Opinion
570418/16
06-18-2018
Per Curiam.
Order (Tanya R. Kennedy, J.), entered June 30, 2014, affirmed, with $10 costs.
Contrary to plaintiff's present contention, defendant did not waive its statute of limitations defense, asserted in its answer, by failing to make a preanswer motion to dismiss (see Rich v. Lefkovits , 56 NY2d 276 [1982] ). Rather, a statute of limitations defense may be asserted after joinder of issue in a motion for summary judgment pursuant to CPLR 3212 (see Rich v. Lefkovits, 56 NY2d at 282 ). Although defendant's motion was made pursuant to CPLR 3211(a)(5), the parties charted a summary judgment course by submitting documentary evidence laying bare their proof (see Meredith v. Siben & Siben, LLP , 130 AD3d 791 [2015], lv denied 26 NY3d 910 [2015] ) and "clearly invited the motion court to resolve the [statute of limitations] question based on their submissions" ( California Suites, Inc. v. Russo Demolition Inc. , 98 AD3d 144, 155–156 [2012] ). Under these circumstances, notice of summary judgment treatment was not required ( id. at 156 ; see Nowacki v. Becker , 71 AD3d 1496 [2010] ) and defendant's motion is properly treated as a motion for summary judgment dismissing the complaint as time-barred (see Meredith v. Siben & Siben, LLP, 130 AD3d at 791 ).
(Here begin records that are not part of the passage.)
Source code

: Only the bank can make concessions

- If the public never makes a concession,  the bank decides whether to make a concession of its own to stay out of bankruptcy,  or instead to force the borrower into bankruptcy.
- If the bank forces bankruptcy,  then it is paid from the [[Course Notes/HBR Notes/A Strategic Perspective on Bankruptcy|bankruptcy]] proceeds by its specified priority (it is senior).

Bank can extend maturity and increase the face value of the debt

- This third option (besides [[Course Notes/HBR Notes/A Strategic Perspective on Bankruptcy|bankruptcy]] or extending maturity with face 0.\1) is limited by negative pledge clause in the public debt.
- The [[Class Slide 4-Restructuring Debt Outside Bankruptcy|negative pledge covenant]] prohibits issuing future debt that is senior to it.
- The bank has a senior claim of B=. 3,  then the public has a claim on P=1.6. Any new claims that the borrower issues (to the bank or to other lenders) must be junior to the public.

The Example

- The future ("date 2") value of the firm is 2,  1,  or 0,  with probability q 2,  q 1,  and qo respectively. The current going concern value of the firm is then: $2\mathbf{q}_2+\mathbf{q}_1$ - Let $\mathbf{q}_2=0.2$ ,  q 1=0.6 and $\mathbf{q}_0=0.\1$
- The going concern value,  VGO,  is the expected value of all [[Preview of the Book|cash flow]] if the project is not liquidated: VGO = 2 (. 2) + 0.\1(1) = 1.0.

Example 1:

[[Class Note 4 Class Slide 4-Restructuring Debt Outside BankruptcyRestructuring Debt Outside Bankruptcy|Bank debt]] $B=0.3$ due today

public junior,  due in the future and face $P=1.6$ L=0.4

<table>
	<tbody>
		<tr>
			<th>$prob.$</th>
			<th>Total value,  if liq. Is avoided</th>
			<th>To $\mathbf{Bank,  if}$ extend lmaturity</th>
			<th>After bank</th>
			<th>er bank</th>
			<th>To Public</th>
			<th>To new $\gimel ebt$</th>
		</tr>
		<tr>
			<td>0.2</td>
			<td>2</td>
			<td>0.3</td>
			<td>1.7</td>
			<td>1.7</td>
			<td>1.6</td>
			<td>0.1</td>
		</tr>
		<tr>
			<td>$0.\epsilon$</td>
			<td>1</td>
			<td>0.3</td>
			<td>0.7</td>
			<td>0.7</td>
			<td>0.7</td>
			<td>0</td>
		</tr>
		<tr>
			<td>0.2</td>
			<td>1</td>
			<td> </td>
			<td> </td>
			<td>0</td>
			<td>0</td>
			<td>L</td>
Civil Court properly concluded that plaintiff's action was time-barred. The three year statute of limitations set forth in CPLR 214(2) applies to no-fault claims against a self-insurer (see Contact Chiropractic, P.C. v. New York City Tr. Auth. , ––– NY3d ––––, 2018 NY Slip Op. 03093 [2018] ; Richard Denise M.D. P.C. v. New York City Tr. Auth. , 96 AD3d 561 [2012] ). Defendant established its prima facie burden of demonstrating that the action was commenced more than three years after accrual, properly relying, inter alia, on plaintiff's own documents. In opposition, plaintiff failed to raise an issue of fact.
THIS CONSTITUTES THE DECISION AND ORDER OF THE COURT.